2005 Canadian MO Problems/Problem 4

Revision as of 12:37, 25 October 2013 by NewAlbionAcademy (talk | contribs)

Incomplete Solution

Let the sides of triangle $ABC$ be $a$, $b$, and $c$. Thus $\dfrac{abc}{4K}=R$, and $a+b+c=P$. We plug these in:

$\dfrac{K(a+b+c)}{\dfrac{a^3b^3c^3}{64K^3}}=\dfrac{64K^4(a+b+c)}{a^3b^3c^3}$.

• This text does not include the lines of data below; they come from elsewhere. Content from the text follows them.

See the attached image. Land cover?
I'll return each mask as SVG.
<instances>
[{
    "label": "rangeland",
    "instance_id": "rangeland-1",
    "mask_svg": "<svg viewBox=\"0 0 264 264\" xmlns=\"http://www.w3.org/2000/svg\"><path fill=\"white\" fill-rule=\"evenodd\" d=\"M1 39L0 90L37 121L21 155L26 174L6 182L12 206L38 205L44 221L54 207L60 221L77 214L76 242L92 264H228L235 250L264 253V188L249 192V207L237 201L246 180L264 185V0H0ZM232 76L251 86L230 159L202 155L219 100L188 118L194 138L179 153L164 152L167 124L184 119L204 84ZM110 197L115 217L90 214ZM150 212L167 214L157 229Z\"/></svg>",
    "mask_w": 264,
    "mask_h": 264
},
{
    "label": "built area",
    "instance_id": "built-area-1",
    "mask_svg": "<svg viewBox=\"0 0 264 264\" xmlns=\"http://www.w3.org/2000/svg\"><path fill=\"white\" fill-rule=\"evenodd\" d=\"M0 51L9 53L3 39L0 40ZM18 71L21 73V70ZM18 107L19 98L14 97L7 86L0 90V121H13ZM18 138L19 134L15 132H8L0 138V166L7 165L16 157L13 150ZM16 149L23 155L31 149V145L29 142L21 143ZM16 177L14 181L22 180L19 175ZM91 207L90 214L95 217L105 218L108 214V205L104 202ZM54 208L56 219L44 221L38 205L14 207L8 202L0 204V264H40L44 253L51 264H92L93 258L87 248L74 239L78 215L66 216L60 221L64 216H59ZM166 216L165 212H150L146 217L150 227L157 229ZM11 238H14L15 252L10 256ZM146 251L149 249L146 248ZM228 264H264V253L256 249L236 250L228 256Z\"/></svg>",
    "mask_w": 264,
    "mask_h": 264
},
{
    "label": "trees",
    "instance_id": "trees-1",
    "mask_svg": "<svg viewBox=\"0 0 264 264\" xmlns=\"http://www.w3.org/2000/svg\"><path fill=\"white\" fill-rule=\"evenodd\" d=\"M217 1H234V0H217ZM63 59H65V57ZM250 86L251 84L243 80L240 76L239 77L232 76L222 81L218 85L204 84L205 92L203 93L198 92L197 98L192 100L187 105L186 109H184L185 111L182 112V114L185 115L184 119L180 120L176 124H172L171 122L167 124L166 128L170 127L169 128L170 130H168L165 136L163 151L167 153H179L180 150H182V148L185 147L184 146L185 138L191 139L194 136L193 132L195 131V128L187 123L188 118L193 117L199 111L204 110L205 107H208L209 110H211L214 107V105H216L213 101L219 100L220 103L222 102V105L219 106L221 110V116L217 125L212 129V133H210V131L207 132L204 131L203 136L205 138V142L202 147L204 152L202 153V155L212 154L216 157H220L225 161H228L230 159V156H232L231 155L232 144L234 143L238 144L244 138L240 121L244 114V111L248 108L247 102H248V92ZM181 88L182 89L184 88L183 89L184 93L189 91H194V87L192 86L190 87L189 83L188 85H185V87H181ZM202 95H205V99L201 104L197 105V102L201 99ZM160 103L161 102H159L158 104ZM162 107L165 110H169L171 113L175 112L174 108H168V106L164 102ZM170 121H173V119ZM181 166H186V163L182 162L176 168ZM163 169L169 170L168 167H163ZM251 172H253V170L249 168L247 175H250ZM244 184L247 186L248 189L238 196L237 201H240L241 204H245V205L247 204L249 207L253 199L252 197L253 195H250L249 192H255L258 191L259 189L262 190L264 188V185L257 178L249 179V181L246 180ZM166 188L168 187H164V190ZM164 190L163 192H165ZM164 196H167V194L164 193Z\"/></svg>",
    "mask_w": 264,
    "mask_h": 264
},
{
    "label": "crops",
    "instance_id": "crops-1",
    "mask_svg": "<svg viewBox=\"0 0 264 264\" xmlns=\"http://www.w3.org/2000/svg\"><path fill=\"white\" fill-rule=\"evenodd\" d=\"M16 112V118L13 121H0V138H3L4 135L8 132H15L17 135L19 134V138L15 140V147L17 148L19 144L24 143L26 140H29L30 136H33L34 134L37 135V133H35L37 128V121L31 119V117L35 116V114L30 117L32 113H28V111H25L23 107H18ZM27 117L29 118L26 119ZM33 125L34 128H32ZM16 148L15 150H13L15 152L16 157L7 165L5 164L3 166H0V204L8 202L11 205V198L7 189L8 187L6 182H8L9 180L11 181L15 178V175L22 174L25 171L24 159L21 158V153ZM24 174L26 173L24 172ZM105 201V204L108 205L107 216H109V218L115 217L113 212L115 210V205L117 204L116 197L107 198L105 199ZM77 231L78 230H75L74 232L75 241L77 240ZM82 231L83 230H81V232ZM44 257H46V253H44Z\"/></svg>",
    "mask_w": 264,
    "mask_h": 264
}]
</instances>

Now Heron's formula states that $K=\sqrt{(\dfrac{a+b+c}{2})(\dfrac{-a+b+c}{2})(\dfrac{a-b+c}{2})(\dfrac{a+b-c}{2})}$. Thus,

\[\dfrac{KP}{R^3}=\dfrac{(a+b+c)^3(-a+b+c)^2(a-b+c)^2(a+b-c)^2}{4a^3b^3c^3}\]

Solution Outline

^hahahaha... you can probably use Ravi Sub. to finish the above.

OR

Use the formula $K=\dfrac{abc}{4R}$ to get $KP/R^3=\dfrac{abc(a+b+c)}{4R^4}$. Then use the extended sine law to get something in terms of sines, and use AM-GM and Jensen's to finish. (Jensen's is used for $\sin A+\sin B+\sin C \le \dfrac{3\sqrt3}{2}$.